§ **LISTED RECORDS**:
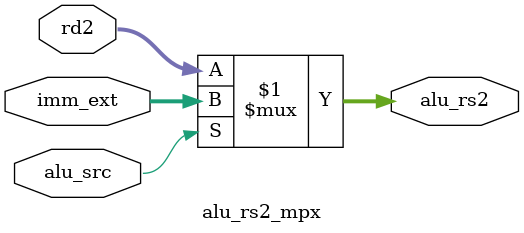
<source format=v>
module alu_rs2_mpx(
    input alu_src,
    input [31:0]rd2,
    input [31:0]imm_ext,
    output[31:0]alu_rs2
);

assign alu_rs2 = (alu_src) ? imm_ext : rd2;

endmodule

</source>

* * *

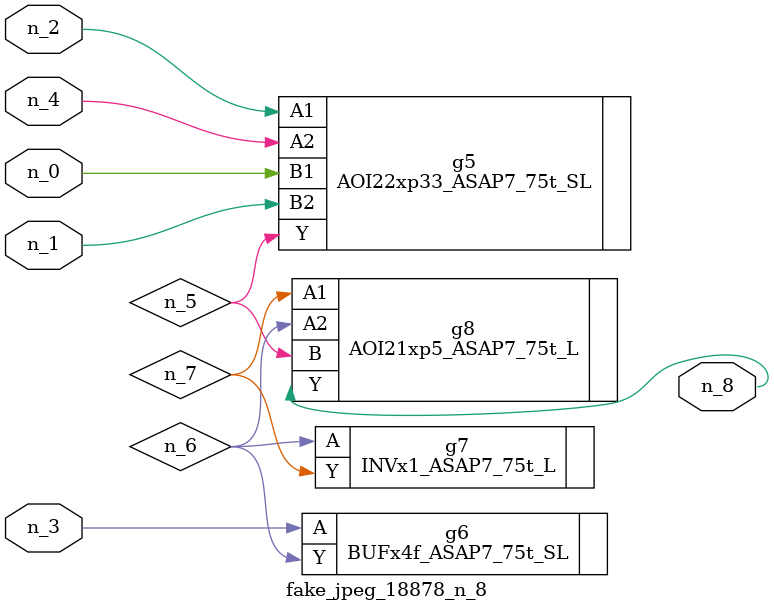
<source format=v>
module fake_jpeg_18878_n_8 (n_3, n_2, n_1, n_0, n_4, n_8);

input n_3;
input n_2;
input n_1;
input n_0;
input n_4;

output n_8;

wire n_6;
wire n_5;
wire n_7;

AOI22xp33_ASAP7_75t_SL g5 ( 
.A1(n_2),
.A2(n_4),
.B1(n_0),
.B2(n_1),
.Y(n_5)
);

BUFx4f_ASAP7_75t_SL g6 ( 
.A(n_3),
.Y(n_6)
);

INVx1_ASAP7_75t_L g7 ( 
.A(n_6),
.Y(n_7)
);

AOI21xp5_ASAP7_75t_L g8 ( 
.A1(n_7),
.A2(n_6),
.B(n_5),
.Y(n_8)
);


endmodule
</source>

§ **EXERCISE DETAILS**: Using the records above, report the number of lines that include the string "input", with nothing added.

§ **FINISHED TASK**: 8